▶ _Stated goal_
Write out, word for word, everything in the passage on migrant workers at Expo 2020 Dubai from "Other workers spoke" down to "cases, if ever.".

▶ _Text segment_
----

Other workers spoke of being charged illegal recruitment fees for their job, not receiving wages and benefits in time and in full, having their passports taken so that they could not travel abroad without prior permission from their employer, and facing difficulties or being unwilling to access formal complaint mechanisms.
United Arab Emirates law prohibits discrimination, forced labour and human trafficking. Yet the authorities rarely prosecute such cases, if ever.
There is a significant disconnect between the Emirate’s stated ambition of being a modern, international state and the reality of racial discrimination and forced labour practices that migrant workers are facing. Although the Expo organisers developed higher labour standards than national laws and mechanisms to lodge complaints, workers are often too fearful of speaking out because of the real risk of punishment by employers or state authorities.
If women and men are being subjected to these exploitative practices at Expo 2020 Dubai, where the resources available for monitoring labour compliance and the standards applied are higher than the national labour regime, questions must be raised about the risks of forced labour and other forms of exploitation in the UAE more broadly.

----

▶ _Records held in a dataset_
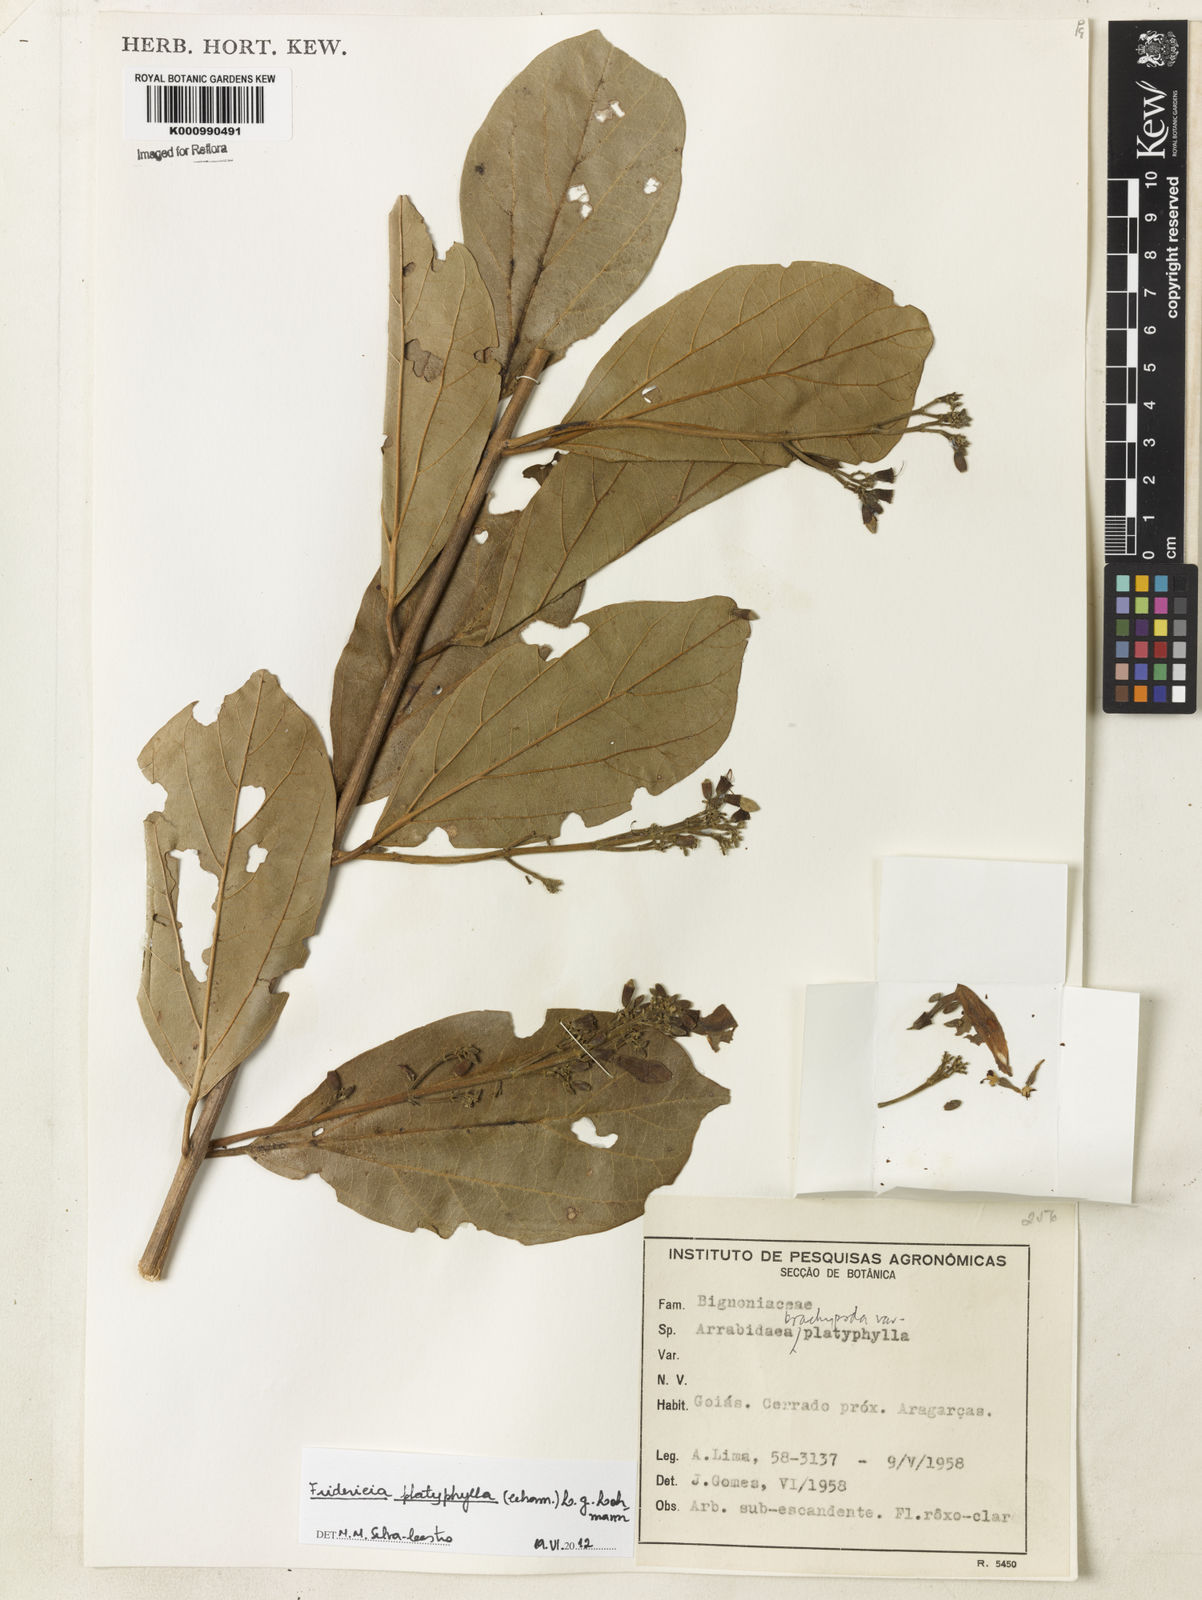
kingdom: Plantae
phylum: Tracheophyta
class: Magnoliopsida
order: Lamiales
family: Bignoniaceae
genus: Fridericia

----

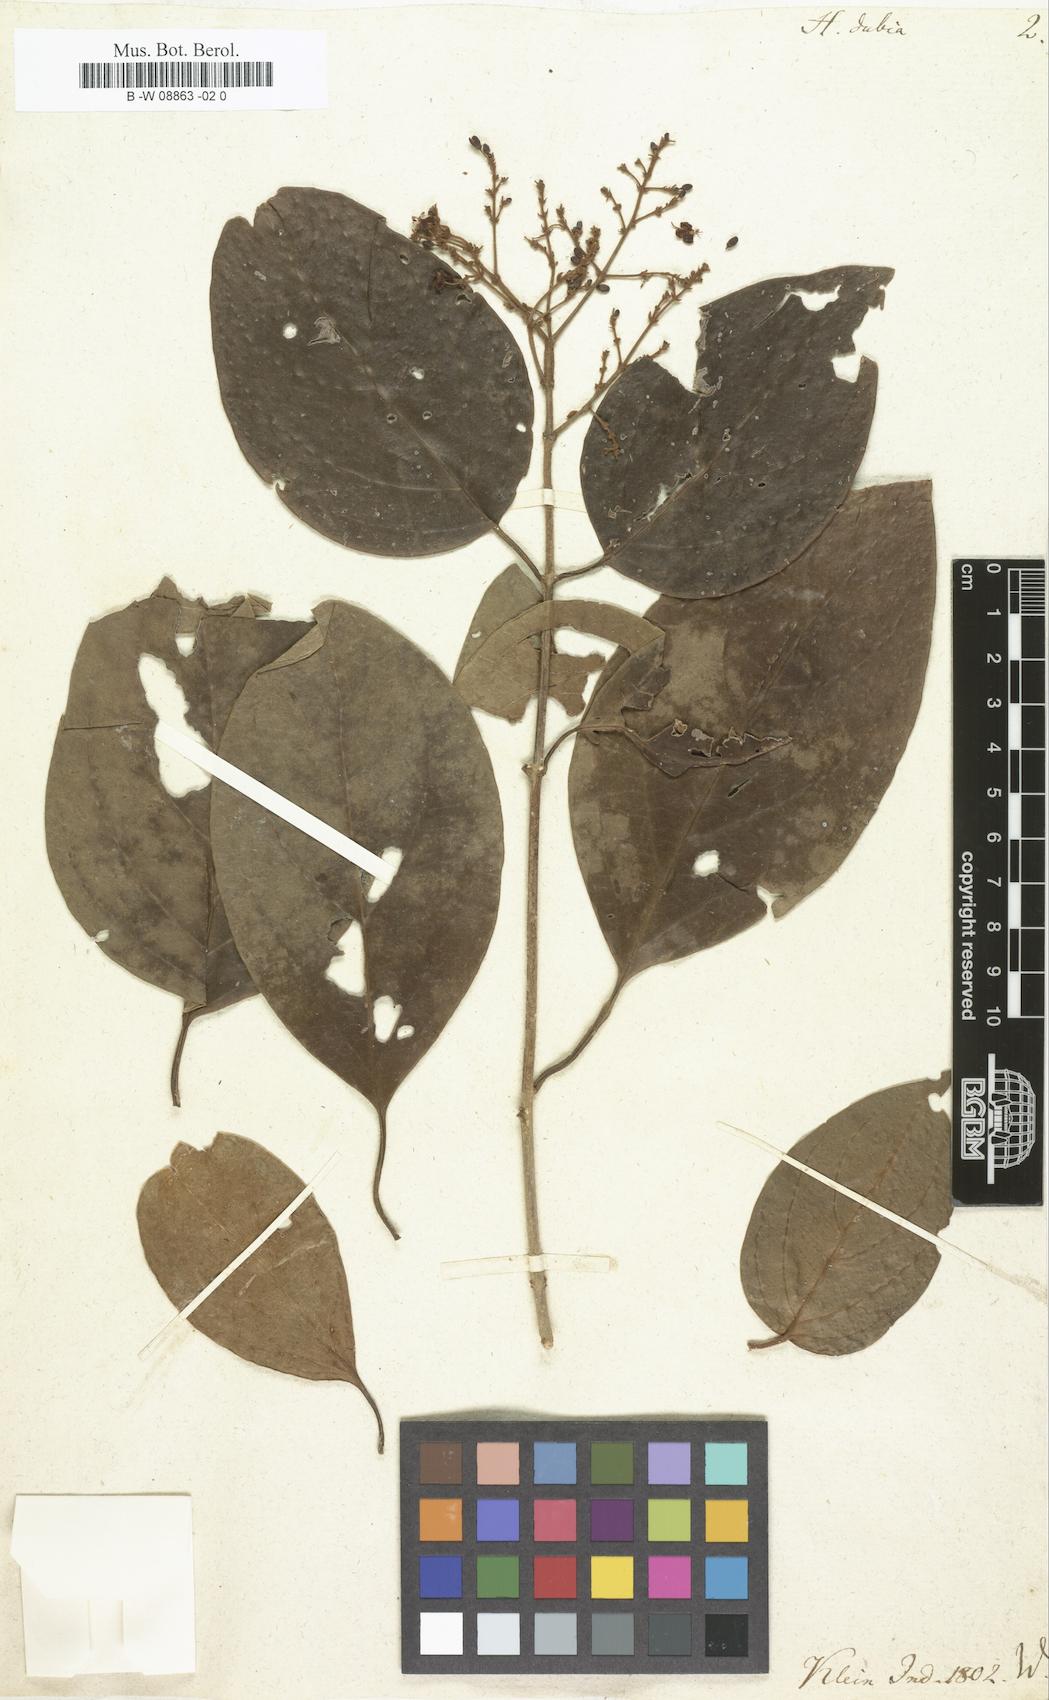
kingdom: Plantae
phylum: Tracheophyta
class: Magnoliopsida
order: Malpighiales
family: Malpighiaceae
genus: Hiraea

----

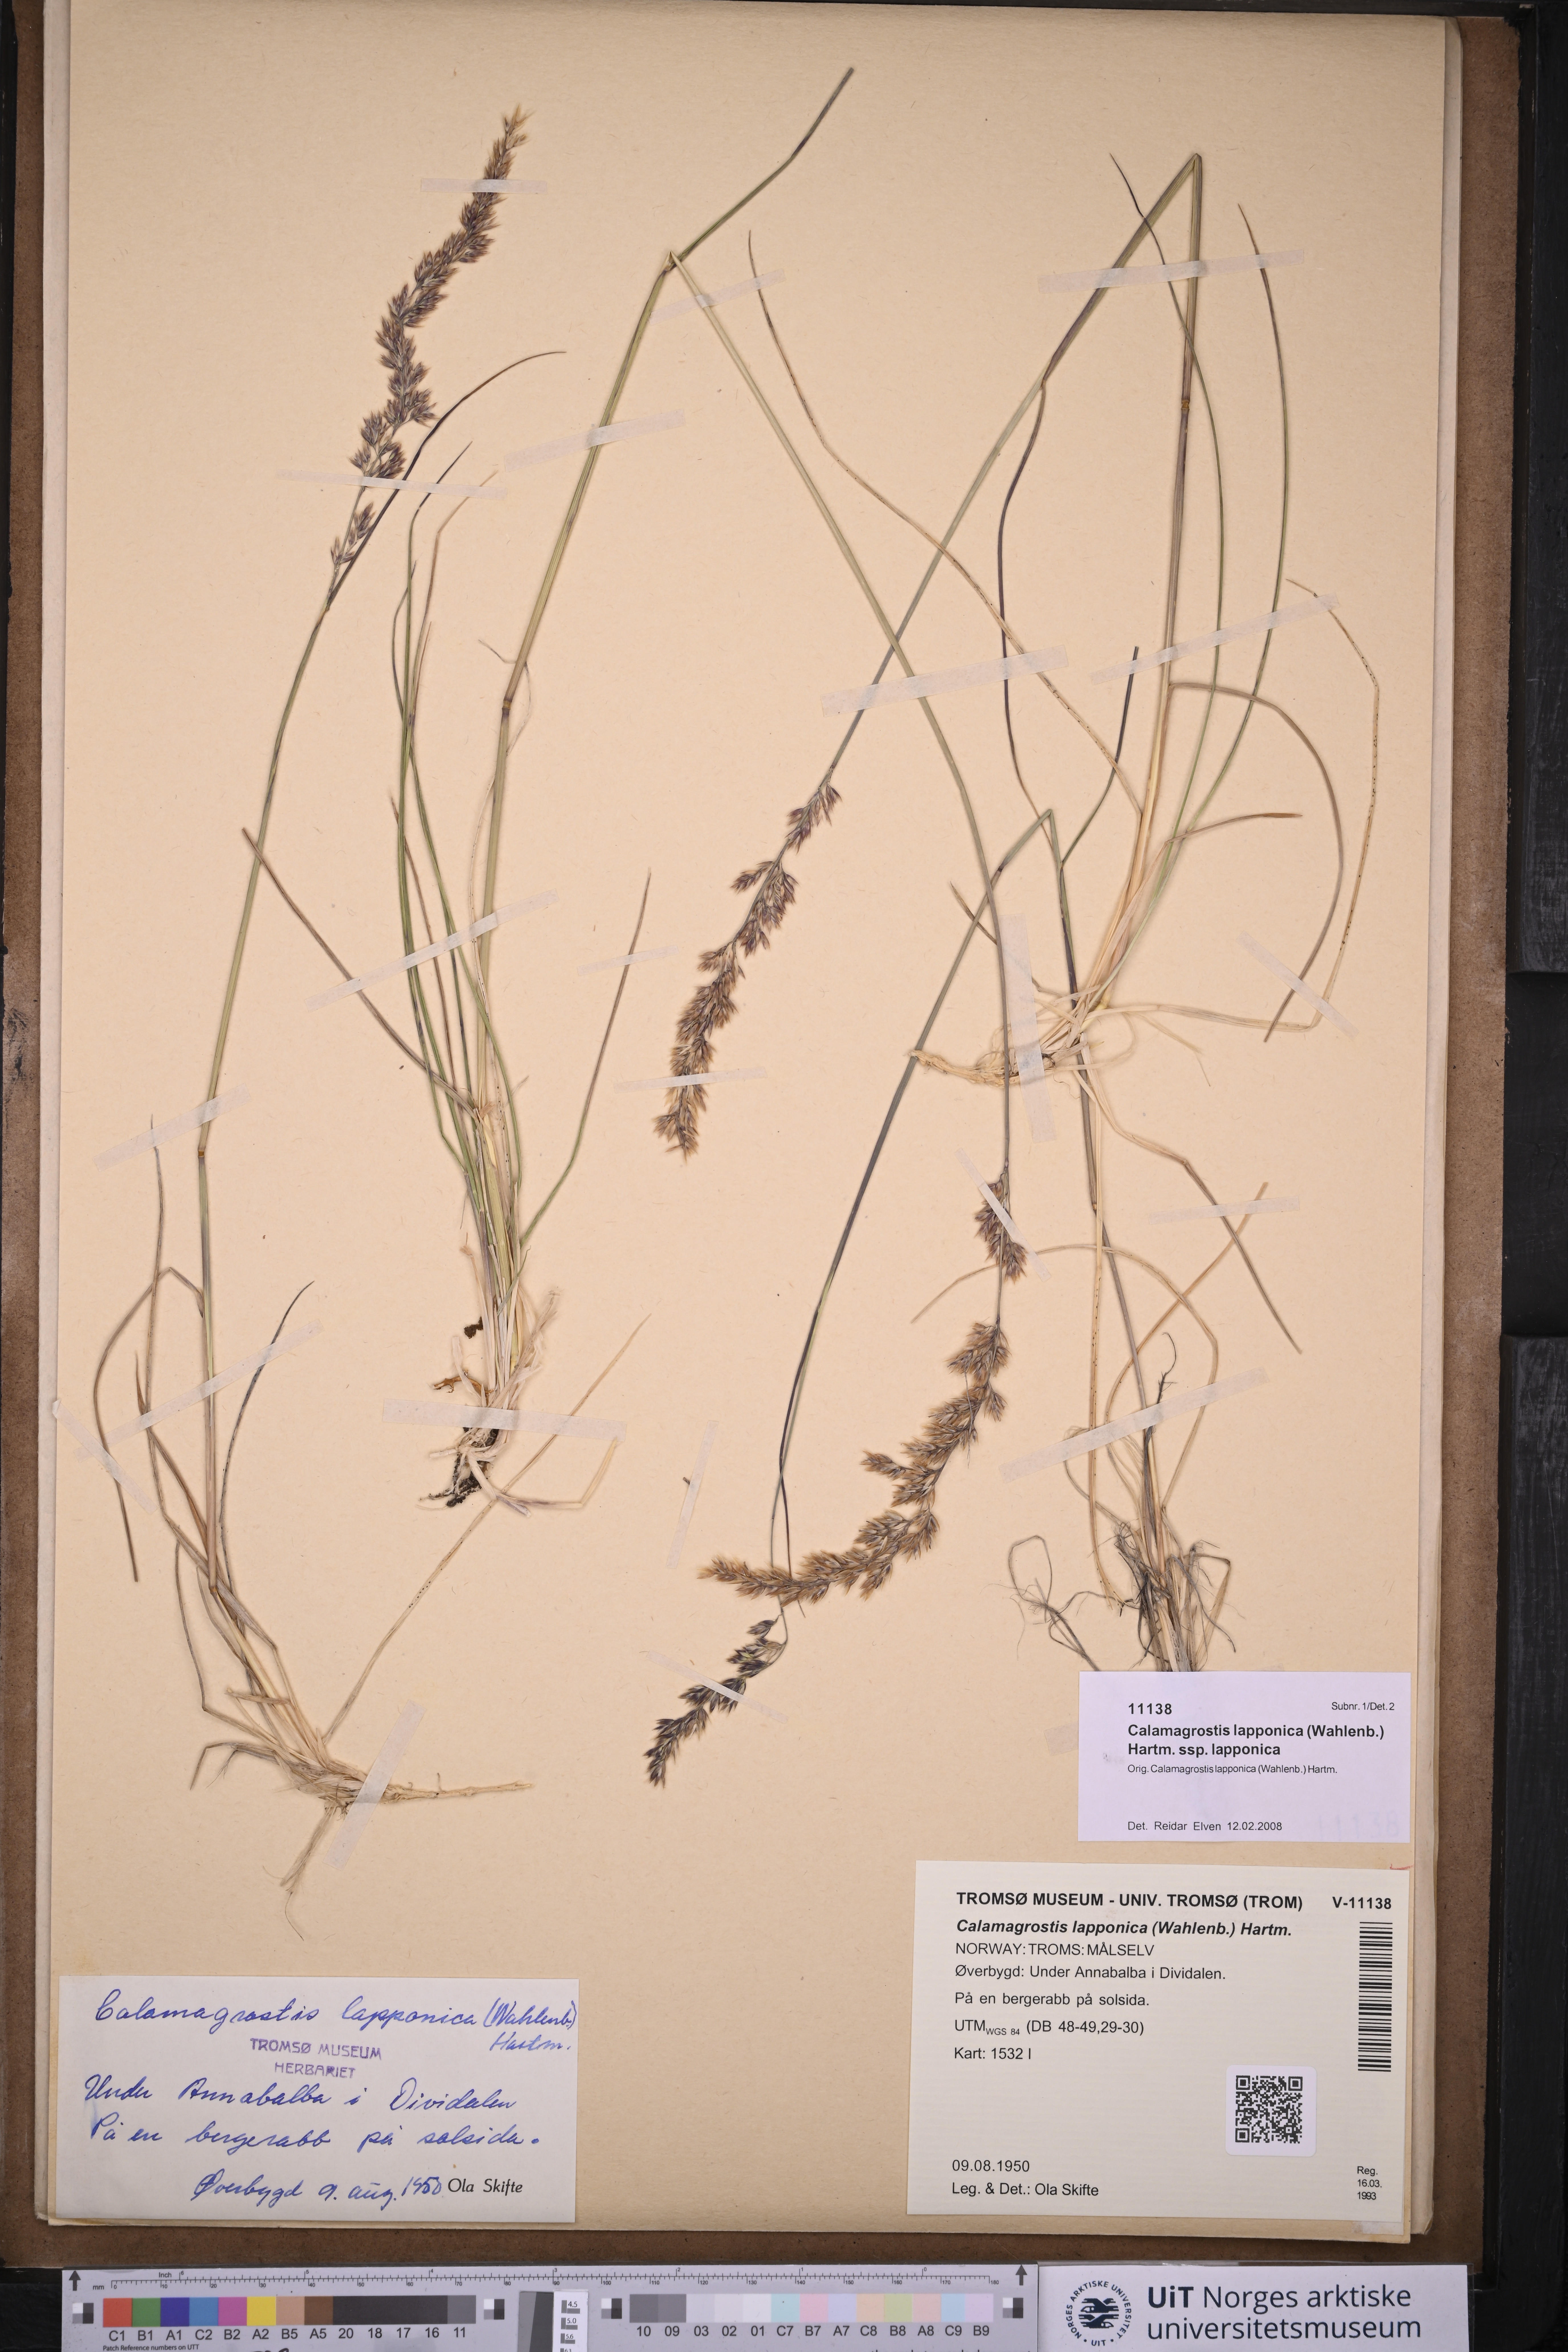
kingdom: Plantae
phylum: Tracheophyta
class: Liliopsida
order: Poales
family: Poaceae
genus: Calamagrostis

----

▶ _Answer to the task_
Other workers spoke of being charged illegal recruitment fees for their job, not receiving wages and benefits in time and in full, having their passports taken so that they could not travel abroad without prior permission from their employer, and facing difficulties or being unwilling to access formal complaint mechanisms.
United Arab Emirates law prohibits discrimination, forced labour and human trafficking. Yet the authorities rarely prosecute such cases, if ever.